How do you calculate the number of viable cells in the original culture using plate counts?
To calculate the number of viable cells in the original culture using plate counts, follow these steps: First, count the number of colonies (CFUs) on a plate that falls within the optimal range of 33-100 CFUs. Next, determine the dilution factor used for that plate. Multiply the number of CFUs by the reciprocal of the dilution factor to estimate the number of viable cells in the original culture.
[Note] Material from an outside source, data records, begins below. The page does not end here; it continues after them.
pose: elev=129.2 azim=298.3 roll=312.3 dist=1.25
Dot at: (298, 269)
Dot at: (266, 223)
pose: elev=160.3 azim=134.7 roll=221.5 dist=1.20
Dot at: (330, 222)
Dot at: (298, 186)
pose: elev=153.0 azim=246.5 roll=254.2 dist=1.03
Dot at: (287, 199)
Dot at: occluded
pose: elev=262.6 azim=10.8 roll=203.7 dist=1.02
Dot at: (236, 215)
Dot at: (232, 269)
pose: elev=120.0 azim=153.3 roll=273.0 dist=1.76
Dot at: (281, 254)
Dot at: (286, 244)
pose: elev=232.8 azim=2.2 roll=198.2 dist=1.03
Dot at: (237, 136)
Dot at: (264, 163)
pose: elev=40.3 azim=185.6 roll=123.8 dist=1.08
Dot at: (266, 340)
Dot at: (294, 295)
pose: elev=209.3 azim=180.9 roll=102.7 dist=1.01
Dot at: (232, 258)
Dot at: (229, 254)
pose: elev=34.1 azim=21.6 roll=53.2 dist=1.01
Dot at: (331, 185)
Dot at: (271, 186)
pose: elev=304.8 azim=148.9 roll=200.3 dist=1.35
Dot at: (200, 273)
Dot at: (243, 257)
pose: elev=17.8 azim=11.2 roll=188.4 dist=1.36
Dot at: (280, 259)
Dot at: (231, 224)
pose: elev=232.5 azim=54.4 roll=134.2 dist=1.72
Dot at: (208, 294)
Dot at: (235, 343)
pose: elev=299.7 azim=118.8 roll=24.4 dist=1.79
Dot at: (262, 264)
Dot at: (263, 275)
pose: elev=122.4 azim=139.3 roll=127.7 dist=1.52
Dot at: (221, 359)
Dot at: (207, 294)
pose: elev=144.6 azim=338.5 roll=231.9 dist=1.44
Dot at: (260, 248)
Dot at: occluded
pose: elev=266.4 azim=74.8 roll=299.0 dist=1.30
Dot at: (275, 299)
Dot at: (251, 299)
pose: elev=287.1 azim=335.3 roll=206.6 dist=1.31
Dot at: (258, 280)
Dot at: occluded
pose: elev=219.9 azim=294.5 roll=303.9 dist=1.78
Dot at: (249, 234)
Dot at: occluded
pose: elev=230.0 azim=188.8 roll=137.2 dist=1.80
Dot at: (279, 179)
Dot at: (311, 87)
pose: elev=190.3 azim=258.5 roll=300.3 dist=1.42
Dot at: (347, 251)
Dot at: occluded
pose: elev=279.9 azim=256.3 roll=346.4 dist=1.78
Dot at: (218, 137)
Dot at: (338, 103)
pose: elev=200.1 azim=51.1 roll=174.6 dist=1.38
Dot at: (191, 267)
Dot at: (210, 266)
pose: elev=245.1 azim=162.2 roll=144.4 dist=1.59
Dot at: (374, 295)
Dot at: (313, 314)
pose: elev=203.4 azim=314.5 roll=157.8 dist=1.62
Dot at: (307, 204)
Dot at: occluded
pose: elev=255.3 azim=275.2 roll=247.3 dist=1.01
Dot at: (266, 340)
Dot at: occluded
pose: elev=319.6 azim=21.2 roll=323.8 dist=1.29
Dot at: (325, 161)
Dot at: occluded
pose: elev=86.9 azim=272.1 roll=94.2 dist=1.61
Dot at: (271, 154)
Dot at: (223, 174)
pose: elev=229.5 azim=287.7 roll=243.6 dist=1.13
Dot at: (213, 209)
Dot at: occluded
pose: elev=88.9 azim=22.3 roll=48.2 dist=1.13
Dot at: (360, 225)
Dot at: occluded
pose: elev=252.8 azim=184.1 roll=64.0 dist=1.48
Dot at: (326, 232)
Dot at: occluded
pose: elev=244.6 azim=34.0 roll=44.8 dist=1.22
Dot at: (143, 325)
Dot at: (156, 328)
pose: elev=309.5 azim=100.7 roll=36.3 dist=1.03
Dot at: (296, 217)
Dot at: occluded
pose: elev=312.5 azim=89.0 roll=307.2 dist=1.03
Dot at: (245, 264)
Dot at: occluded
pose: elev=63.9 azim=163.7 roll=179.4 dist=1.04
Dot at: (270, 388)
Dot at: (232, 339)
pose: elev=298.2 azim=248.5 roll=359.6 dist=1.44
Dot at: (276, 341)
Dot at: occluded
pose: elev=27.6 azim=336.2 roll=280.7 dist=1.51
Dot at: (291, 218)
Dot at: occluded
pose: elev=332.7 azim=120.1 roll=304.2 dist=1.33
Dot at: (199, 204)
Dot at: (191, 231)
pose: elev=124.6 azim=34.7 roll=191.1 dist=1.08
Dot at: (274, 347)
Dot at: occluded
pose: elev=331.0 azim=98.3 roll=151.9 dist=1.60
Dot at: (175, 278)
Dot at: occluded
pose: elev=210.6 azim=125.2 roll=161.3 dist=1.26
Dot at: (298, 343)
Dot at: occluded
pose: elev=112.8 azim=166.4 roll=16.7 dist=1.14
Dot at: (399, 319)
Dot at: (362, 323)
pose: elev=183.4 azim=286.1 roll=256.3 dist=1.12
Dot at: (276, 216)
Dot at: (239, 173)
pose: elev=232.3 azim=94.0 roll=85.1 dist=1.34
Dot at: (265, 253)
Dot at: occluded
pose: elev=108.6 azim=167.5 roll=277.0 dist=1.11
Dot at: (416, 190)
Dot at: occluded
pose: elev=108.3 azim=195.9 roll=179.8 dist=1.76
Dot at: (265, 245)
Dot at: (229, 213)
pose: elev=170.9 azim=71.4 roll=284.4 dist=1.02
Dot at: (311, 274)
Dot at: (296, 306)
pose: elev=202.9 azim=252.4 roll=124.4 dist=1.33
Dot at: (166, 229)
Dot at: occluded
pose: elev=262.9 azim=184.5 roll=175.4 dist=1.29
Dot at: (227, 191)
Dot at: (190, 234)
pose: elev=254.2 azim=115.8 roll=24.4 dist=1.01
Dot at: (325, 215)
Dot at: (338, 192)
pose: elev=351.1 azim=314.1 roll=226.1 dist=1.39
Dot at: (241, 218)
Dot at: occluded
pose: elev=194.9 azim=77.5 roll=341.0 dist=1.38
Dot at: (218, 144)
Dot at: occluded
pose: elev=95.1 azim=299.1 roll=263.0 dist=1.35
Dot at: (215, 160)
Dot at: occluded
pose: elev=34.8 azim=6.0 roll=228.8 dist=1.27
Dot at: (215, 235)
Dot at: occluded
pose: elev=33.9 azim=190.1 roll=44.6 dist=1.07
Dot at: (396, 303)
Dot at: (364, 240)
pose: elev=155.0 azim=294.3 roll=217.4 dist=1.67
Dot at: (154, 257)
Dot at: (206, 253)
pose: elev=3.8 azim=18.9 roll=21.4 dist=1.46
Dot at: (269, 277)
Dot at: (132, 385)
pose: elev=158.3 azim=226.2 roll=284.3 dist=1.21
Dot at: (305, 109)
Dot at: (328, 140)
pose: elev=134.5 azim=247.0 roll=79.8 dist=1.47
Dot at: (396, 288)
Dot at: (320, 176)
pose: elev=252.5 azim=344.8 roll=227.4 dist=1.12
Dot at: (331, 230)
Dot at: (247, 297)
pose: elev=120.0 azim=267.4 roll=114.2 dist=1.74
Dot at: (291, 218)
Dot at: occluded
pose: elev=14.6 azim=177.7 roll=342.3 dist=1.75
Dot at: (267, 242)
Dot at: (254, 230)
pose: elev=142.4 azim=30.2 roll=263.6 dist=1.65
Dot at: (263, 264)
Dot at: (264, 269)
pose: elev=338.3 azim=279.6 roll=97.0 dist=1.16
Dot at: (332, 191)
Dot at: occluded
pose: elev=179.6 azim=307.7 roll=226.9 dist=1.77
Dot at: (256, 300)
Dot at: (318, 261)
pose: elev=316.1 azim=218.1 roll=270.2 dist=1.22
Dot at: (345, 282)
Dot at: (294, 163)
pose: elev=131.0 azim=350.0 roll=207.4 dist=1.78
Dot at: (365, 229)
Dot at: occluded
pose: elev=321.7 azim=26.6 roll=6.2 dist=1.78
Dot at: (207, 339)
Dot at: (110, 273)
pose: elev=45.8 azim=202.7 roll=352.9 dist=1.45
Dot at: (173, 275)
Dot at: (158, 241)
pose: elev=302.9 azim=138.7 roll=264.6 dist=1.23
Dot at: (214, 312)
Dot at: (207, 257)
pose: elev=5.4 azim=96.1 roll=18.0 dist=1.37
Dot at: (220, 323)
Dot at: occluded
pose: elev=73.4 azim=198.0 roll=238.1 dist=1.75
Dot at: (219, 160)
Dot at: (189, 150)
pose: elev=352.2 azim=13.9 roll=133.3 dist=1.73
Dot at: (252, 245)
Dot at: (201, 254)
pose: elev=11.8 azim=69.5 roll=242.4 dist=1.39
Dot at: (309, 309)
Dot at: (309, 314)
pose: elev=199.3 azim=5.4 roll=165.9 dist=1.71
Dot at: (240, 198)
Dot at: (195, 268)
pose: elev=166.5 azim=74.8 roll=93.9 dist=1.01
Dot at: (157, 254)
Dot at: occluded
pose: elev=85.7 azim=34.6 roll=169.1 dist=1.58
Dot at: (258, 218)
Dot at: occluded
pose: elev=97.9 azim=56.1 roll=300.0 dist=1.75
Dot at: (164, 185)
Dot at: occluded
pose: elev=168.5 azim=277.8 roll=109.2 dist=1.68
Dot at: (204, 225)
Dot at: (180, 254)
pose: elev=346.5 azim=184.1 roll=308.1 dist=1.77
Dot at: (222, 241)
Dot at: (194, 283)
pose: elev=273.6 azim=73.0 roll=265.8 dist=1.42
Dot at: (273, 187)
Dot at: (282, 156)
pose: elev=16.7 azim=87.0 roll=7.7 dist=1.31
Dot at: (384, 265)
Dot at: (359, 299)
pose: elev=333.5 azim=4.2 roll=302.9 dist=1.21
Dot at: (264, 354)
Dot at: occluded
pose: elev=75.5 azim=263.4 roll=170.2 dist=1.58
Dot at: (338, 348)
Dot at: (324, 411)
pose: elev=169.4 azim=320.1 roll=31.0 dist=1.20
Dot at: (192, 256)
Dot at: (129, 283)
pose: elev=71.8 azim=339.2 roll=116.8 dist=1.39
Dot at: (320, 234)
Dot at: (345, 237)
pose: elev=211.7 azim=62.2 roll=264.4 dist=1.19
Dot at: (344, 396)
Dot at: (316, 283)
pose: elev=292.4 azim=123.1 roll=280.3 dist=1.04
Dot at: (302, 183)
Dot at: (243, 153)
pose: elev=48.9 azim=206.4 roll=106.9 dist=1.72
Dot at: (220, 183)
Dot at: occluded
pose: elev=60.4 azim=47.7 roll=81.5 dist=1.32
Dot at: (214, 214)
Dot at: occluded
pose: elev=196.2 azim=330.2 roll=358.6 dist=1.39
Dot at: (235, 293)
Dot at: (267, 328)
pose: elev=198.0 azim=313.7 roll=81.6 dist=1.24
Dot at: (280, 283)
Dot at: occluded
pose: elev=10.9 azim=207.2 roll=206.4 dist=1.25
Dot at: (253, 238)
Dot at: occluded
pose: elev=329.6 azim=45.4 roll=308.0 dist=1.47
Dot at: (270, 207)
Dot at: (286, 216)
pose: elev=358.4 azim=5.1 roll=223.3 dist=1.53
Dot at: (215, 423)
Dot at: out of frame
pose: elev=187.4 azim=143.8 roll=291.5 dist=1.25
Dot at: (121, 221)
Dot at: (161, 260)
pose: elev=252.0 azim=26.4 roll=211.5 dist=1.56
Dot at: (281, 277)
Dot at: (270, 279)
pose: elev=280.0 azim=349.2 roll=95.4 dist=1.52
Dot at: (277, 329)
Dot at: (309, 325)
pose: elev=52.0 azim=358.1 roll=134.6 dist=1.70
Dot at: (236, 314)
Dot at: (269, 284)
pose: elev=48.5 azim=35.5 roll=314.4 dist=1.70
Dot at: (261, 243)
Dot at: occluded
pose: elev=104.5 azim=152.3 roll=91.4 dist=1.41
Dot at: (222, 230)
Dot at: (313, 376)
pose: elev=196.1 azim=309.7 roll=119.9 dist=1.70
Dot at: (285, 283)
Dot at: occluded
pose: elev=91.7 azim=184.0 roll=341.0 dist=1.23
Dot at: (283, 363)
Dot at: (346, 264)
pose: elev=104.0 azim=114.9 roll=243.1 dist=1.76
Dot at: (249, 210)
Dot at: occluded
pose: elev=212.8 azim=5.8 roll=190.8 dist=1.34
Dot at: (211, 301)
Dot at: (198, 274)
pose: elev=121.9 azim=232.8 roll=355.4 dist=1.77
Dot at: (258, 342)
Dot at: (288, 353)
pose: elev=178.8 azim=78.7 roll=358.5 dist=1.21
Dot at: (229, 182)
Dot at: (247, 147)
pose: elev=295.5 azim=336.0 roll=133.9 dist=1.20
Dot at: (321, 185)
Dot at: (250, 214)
For example, if you counted 50 CFUs on a plate with a 1:1000 dilution, the calculation would be 50 × 1000, resulting in 50,000 viable cells in the original culture.
What is the critical assumption made in the plate count method?
The critical assumption made in the plate count method is that each colony observed on the plate originates from a single viable cell. This assumption is crucial because it allows scientists to equate the number of colonies (CFUs) directly to the number of viable cells in the original sample. If this assumption is not met, the accuracy of the plate count method would be compromised, leading to incorrect estimations of cell viability and growth. Ensuring that each colony forms from a single cell is fundamental to the reliability of this technique.